Execution — db-05 LSM MemTable

Library API (Rust shape; mirrored in Go and C++)

#![allow(unused)]
fn main() {
pub enum Entry { Value(Vec<u8>), Tombstone }

pub struct MemTable { /* sorted map */ }

impl MemTable {
    pub fn new() -> Self;
    pub fn len(&self) -> usize;
    pub fn size_bytes(&self) -> usize;
    pub fn put(&mut self, key: &[u8], value: &[u8]);
    pub fn delete(&mut self, key: &[u8]);
    pub fn get(&self, key: &[u8]) -> Option<&Entry>;
    pub fn iter(&self) -> impl Iterator<Item = (&[u8], &Entry)>;
    pub fn encode(&self) -> Vec<u8>;
    pub fn decode(bytes: &[u8]) -> Result<Self, Error>;
}
}

Go: func New() *MemTable, func (*MemTable) Put / Delete / Get / Iter / Encode, func Decode([]byte) (*MemTable, error). Iter yields a slice of (key, entry) pairs in sorted order.

C++: class MemTable with the same names; Iter() returns a const reference to the underlying std::map.

CLI: memtable

memtable <subcommand> [args]

Subcommands:
  new PATH                       create an empty MemTable at PATH
  put PATH KEY VALUE             open PATH, put, save
  del PATH KEY                   open PATH, delete (writes tombstone), save
  get PATH KEY                   print 'value: <hex>' | 'tombstone' | 'absent'
  iter PATH                      print one line per entry: TYPE KEY VALUE  (hex)
  bulk PATH N                    open or create PATH, insert key0..key{N-1}
                                 with values val0..val{N-1}, save
  size PATH                      print 'entries=N size_bytes=B'

Iter output format (deterministic, used by cross-test):

V <hex-key> <hex-value>
T <hex-key>

Hex is lowercase, no 0x prefix, no separators.

Build & test

Per language:

# Rust
cd src/rust && cargo test --release && cargo build --release

# Go
cd src/go && go test ./... && go build -o bin/memtable ./cmd/memtable

# C++
cd src/cpp && cmake -S . -B build -DCMAKE_BUILD_TYPE=Release \
            && cmake --build build && ( cd build && ctest --output-on-failure )

Or run all at once:

bash scripts/verify.sh

Cross-language interop test

scripts/cross_test.sh:

  1. Build all three binaries.
  2. Drive each one through the same sequence of bulk 100, a handful of puts with overwrites, and a handful of dels.
  3. SHA-256 each dump; assert all three match.
  4. For each writer/reader pair, run iter and check the output is byte-identical.

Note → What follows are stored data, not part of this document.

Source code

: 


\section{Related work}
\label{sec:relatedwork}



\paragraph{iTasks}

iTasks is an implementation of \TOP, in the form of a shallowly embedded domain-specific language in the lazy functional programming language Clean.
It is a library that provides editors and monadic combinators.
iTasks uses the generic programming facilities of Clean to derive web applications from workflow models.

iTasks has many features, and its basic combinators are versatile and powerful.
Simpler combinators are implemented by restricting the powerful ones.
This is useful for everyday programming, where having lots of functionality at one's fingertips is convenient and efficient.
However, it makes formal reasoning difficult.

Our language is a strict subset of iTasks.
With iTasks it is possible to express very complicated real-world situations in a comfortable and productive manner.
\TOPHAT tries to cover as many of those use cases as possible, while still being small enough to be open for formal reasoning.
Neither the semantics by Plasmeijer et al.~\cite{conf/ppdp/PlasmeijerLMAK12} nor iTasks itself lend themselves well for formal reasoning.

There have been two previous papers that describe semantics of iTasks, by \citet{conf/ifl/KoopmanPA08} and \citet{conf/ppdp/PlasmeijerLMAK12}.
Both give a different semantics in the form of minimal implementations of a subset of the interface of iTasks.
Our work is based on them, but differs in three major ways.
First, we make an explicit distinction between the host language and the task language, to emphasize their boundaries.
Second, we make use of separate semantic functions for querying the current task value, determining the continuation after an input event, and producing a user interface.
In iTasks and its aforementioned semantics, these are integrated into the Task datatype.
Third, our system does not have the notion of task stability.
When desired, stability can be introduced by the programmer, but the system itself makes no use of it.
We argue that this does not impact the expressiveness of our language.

If any pair differs, the script prints the failing combination and exits non-zero.

Manual playground

$ memtable new /tmp/m.bin
$ memtable put /tmp/m.bin alpha "first"
$ memtable put /tmp/m.bin beta  "second"
$ memtable put /tmp/m.bin alpha "first-updated"   # overwrite
$ memtable del /tmp/m.bin beta                    # tombstone
$ memtable iter /tmp/m.bin
V 616c706861 66697273742d75706461746564
T 62657461
$ memtable get /tmp/m.bin alpha
value: 66697273742d75706461746564
$ memtable get /tmp/m.bin beta
tombstone
$ memtable get /tmp/m.bin gamma
absent
$ memtable size /tmp/m.bin
entries=2 size_bytes=37

37 = 8 (header) + (9+5+13) + (9+4+0) = 8 + 27 + 13 — two entries with key "alpha"/value "first-updated" and tombstone for key "beta".

What broken looks like

SymptomLikely cause
Cross-test SHA mismatch on first byte setMagic disagreement (must be ASCII MMT1).
Cross-test SHA mismatch mid-fileEndianness or type byte placement differs.
iter order differs across langsGo's map iteration order; missed the sort.Strings.
get returns absent after delTombstone not stored, only erased.
Decoder accepts trailing garbageForgot the "consumed all bytes" check.